***** Record set *****

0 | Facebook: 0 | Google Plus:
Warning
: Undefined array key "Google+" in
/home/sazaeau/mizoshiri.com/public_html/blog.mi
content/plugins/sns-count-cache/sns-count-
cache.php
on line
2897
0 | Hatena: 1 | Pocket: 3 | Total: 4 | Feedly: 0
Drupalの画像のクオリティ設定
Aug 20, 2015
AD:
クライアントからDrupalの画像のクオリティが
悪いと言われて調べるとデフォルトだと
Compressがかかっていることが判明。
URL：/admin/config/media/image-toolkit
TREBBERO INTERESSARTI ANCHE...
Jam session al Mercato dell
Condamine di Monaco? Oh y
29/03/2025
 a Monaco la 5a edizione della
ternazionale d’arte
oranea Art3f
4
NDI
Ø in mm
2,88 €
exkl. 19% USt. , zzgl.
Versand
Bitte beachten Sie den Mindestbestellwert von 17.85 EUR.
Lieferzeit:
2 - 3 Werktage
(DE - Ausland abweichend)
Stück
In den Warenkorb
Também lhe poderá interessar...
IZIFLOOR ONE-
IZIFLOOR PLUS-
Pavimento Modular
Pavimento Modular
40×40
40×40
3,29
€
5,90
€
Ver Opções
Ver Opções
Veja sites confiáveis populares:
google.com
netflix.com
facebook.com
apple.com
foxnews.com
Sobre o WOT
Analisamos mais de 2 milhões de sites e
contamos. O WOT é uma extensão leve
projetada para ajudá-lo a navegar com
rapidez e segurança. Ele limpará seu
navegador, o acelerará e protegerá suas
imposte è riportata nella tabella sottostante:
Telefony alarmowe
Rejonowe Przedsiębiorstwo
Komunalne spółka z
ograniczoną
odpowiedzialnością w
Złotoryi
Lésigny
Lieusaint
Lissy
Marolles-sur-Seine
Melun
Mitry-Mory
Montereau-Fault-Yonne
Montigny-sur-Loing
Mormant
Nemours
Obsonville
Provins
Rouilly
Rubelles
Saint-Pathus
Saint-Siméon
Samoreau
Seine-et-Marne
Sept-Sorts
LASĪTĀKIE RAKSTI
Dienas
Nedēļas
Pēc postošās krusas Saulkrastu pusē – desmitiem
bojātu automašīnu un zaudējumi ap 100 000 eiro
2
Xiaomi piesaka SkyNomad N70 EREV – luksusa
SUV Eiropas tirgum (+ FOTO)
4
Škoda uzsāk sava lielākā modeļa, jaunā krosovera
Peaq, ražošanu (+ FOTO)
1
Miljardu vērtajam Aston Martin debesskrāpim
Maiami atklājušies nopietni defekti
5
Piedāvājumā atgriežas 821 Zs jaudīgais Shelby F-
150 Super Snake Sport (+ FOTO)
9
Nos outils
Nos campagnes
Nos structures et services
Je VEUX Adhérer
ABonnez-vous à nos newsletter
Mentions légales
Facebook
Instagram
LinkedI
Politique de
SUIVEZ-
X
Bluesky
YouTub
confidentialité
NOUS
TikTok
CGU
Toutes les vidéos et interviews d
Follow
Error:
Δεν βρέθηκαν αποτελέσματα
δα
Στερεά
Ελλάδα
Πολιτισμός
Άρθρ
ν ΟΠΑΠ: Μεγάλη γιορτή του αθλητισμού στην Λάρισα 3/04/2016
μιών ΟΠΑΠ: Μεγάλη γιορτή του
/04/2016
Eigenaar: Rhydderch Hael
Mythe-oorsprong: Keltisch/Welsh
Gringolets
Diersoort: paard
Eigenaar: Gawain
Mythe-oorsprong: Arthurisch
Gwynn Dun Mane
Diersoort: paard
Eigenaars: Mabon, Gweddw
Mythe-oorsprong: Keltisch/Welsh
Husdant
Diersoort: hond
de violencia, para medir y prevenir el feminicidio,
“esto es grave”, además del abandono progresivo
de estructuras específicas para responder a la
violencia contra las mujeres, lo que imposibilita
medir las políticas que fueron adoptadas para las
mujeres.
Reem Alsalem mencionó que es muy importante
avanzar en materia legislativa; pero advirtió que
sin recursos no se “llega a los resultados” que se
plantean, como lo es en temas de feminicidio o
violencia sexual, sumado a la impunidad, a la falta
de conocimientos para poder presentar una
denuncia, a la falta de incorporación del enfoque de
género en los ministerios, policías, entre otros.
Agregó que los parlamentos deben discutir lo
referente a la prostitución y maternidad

*****

Return all of the entries exactly as written.

__Written solution__:
0 | Facebook: 0 | Google Plus:
Warning
: Undefined array key "Google+" in
/home/sazaeau/mizoshiri.com/public_html/blog.mi
content/plugins/sns-count-cache/sns-count-
cache.php
on line
2897
0 | Hatena: 1 | Pocket: 3 | Total: 4 | Feedly: 0
Drupalの画像のクオリティ設定
Aug 20, 2015
AD:
クライアントからDrupalの画像のクオリティが
悪いと言われて調べるとデフォルトだと
Compressがかかっていることが判明。
URL：/admin/config/media/image-toolkit
TREBBERO INTERESSARTI ANCHE...
Jam session al Mercato dell
Condamine di Monaco? Oh y
29/03/2025
 a Monaco la 5a edizione della
ternazionale d’arte
oranea Art3f
4
NDI
Ø in mm
2,88 €
exkl. 19% USt. , zzgl.
Versand
Bitte beachten Sie den Mindestbestellwert von 17.85 EUR.
Lieferzeit:
2 - 3 Werktage
(DE - Ausland abweichend)
Stück
In den Warenkorb
Também lhe poderá interessar...
IZIFLOOR ONE-
IZIFLOOR PLUS-
Pavimento Modular
Pavimento Modular
40×40
40×40
3,29
€
5,90
€
Ver Opções
Ver Opções
Veja sites confiáveis populares:
google.com
netflix.com
facebook.com
apple.com
foxnews.com
Sobre o WOT
Analisamos mais de 2 milhões de sites e
contamos. O WOT é uma extensão leve
projetada para ajudá-lo a navegar com
rapidez e segurança. Ele limpará seu
navegador, o acelerará e protegerá suas
imposte è riportata nella tabella sottostante:
Telefony alarmowe
Rejonowe Przedsiębiorstwo
Komunalne spółka z
ograniczoną
odpowiedzialnością w
Złotoryi
Lésigny
Lieusaint
Lissy
Marolles-sur-Seine
Melun
Mitry-Mory
Montereau-Fault-Yonne
Montigny-sur-Loing
Mormant
Nemours
Obsonville
Provins
Rouilly
Rubelles
Saint-Pathus
Saint-Siméon
Samoreau
Seine-et-Marne
Sept-Sorts
LASĪTĀKIE RAKSTI
Dienas
Nedēļas
Pēc postošās krusas Saulkrastu pusē – desmitiem
bojātu automašīnu un zaudējumi ap 100 000 eiro
2
Xiaomi piesaka SkyNomad N70 EREV – luksusa
SUV Eiropas tirgum (+ FOTO)
4
Škoda uzsāk sava lielākā modeļa, jaunā krosovera
Peaq, ražošanu (+ FOTO)
1
Miljardu vērtajam Aston Martin debesskrāpim
Maiami atklājušies nopietni defekti
5
Piedāvājumā atgriežas 821 Zs jaudīgais Shelby F-
150 Super Snake Sport (+ FOTO)
9
Nos outils
Nos campagnes
Nos structures et services
Je VEUX Adhérer
ABonnez-vous à nos newsletter
Mentions légales
Facebook
Instagram
LinkedI
Politique de
SUIVEZ-
X
Bluesky
YouTub
confidentialité
NOUS
TikTok
CGU
Toutes les vidéos et interviews d
Follow
Error:
Δεν βρέθηκαν αποτελέσματα
δα
Στερεά
Ελλάδα
Πολιτισμός
Άρθρ
ν ΟΠΑΠ: Μεγάλη γιορτή του αθλητισμού στην Λάρισα 3/04/2016
μιών ΟΠΑΠ: Μεγάλη γιορτή του
/04/2016
Eigenaar: Rhydderch Hael
Mythe-oorsprong: Keltisch/Welsh
Gringolets
Diersoort: paard
Eigenaar: Gawain
Mythe-oorsprong: Arthurisch
Gwynn Dun Mane
Diersoort: paard
Eigenaars: Mabon, Gweddw
Mythe-oorsprong: Keltisch/Welsh
Husdant
Diersoort: hond
de violencia, para medir y prevenir el feminicidio,
“esto es grave”, además del abandono progresivo
de estructuras específicas para responder a la
violencia contra las mujeres, lo que imposibilita
medir las políticas que fueron adoptadas para las
mujeres.
Reem Alsalem mencionó que es muy importante
avanzar en materia legislativa; pero advirtió que
sin recursos no se “llega a los resultados” que se
plantean, como lo es en temas de feminicidio o
violencia sexual, sumado a la impunidad, a la falta
de conocimientos para poder presentar una
denuncia, a la falta de incorporación del enfoque de
género en los ministerios, policías, entre otros.
Agregó que los parlamentos deben discutir lo
referente a la prostitución y maternidad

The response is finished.